Sunday, July 10, 2005
Melanie Warner of the N.Y. Times reports that the food and restaurant companies have effectively waged an aggressive campaign to thwart lawsuits related to obesity and related health problems. The National Restaurant Association, based in Washington, and its 50 state organizations have led the campaign with lobbyists for food companies and restaurants in each state helping to write the legislation and get the bills through the state legislatures. After several attempted lawsuits to hold food companies responsible for America's obesity problem (such as Pelman v. McDonald's), food and restaurant companies have had great success in preventing these types of lawsuits by the passage of "commonsense consumption" laws. Twenty states have enacted these kinds of laws and eleven more states have legislation pending. Although each of these laws is drafted with slight variations by lobbyists and congresspersons within the state, they basically prevent lawsuits seeking personal injury damages related to obesity from ever being tried in a court. Besides these commonsense consumption laws, the class action bill signed by President Bush will most likely make it more difficult for lawyers in obesity cases to win large awards as seen in tobacco cases. The Class Action Fairness Act (Pub. L. No. 109-2) will force class-action lawsuits with plaintiffs living in a state different from the defendant or those seeking more than $5 million in damages into federal court where large awards are less common than in state courts.
Many executives and restaurant owners personally lobbied state members of Congress by making in-person visits, testifying at hearings, and directing campaign contributions to specific lawmakers. The N.Y. Times reports that executives from Kraft and Coca-Cola personally showed up in Texas to lobby for the commonsense consumption bill, which was signed into law last month. The Institute on Money in State Politics, a nonpartisan research group, reports that the food and restaurant industry gave a total of $5.5 million to politicians in the 20 states that have these laws shielding companies from obesity liability. Michael Jacobson, executive director of the Center for Science in the Public Interest, calls this highly organized and effective lobbying effort "shameful" for trying to get special exemptions from lawsuits. He remarks that "if someone is saying that a 64-ounce soda at 7-Eleven contributed to obesity, that person should have his day in court... If it is frivolous, the courts are accustomed to throwing those out." On the contrary, Tom Foulkes, director of state relations at the National Restaurant Association, says that 89 percent of the American people say they do not support obesity lawsuits against fast-food companies.

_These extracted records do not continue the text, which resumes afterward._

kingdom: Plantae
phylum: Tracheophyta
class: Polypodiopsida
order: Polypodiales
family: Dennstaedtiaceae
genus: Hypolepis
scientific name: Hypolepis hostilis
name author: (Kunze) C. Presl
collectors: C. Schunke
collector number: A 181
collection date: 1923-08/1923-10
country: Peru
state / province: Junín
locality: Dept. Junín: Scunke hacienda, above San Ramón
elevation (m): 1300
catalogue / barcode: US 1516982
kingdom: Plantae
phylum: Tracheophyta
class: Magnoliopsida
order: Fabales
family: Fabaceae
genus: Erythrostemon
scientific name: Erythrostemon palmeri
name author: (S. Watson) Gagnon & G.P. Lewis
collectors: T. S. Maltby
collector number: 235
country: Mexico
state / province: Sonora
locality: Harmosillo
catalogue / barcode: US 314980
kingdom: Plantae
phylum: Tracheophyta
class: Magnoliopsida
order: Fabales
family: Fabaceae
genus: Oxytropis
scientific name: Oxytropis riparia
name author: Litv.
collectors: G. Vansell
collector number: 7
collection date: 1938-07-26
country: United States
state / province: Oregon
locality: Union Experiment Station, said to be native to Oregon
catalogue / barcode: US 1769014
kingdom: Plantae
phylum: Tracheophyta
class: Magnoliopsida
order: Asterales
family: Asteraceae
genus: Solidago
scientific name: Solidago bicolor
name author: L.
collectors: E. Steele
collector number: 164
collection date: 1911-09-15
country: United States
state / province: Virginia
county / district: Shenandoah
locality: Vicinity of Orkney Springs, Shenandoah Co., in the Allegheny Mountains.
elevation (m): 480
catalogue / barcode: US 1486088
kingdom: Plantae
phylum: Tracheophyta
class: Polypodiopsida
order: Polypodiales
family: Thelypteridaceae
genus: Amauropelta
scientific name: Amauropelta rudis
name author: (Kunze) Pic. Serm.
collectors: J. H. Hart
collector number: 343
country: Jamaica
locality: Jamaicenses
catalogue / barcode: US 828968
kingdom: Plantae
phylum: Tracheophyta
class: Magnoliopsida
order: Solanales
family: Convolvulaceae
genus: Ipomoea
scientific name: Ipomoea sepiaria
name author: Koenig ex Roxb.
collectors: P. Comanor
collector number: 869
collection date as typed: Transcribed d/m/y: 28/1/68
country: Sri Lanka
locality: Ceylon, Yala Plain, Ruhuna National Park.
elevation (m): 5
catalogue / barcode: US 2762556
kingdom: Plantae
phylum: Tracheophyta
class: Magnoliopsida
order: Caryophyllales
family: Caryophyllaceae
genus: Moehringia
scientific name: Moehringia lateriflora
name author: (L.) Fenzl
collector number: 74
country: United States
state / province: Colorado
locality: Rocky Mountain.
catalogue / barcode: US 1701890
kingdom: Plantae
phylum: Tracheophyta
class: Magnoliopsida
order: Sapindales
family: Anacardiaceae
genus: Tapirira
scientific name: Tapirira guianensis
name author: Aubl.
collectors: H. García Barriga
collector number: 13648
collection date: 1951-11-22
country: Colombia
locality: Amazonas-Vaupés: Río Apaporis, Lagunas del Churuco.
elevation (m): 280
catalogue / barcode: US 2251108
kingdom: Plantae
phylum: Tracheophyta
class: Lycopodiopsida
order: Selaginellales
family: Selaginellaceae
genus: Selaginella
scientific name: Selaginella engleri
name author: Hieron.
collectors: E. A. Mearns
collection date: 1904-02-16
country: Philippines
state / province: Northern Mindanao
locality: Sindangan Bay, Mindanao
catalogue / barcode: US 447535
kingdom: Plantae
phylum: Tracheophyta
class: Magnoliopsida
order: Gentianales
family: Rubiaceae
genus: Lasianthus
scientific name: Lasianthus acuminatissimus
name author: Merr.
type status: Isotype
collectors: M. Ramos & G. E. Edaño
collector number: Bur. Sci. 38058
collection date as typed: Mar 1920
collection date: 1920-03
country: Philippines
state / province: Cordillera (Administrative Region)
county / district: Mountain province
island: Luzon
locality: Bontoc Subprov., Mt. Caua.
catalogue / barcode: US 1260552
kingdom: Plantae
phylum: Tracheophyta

Peter Meersman, president and chief executive of the Colorado Restaurant Association says that "We wanted to makes sure that frivolous lawsuits like this never [make] it to the discovery stage, which is where these things get expensive for businesses." Even though public opinion is not currently in favor of obesity litigation, Professor Banzhaf of GWU Law School says that the situation for tobacco was similar 15 years ago when people began suing cigarette companies for making smokers sick. He says that "people changed their minds when documents started to come out about how tobacco companies misled customers about the alleged health benefits of light and low-tar cigarettes... Similarly, people will start to realize that Ronald McDonald is not their friend."
Many others are also concerned over this type of overt and powerful corporate lobbying. Larry Noble, executive director of the Center for Responsive Politics says that "It's unnerving to think that public laws are being crafted by corporate interests that simply hand language over to a lawmaker to insert in a bill." Mr. Meersman drafted the Colorado language with the input and approval of such restaurants as Arby's, Fatty's Pizza, Outback Steakhouse, and Texas Roadhouse.
Currently, the National Restaurant Association is working on the national "cheeseburger bill" with Representative Ric Keller (R-Florida) and Senator Mitch McConnel (R-Kentucky). This bill, would prevent obesity lawsuits from going forward in either federal or state courts. It is currently stalled in the House.
Richard Daynard, a Northeastern University School of Law professor and founder of the anti-tobacco movements says that trial lawyers will not be deterred. "Rather than seeking personal injury damages for the consequences of obesity, there will be lawsuits based on state consumer protection laws... There's a lot of deception in the marketplace and a lot of it is relevant to the obesity epidemic. But here we don't have to prove anyone got fat." Posted by Lindley Bain, SMU 3rd-year student.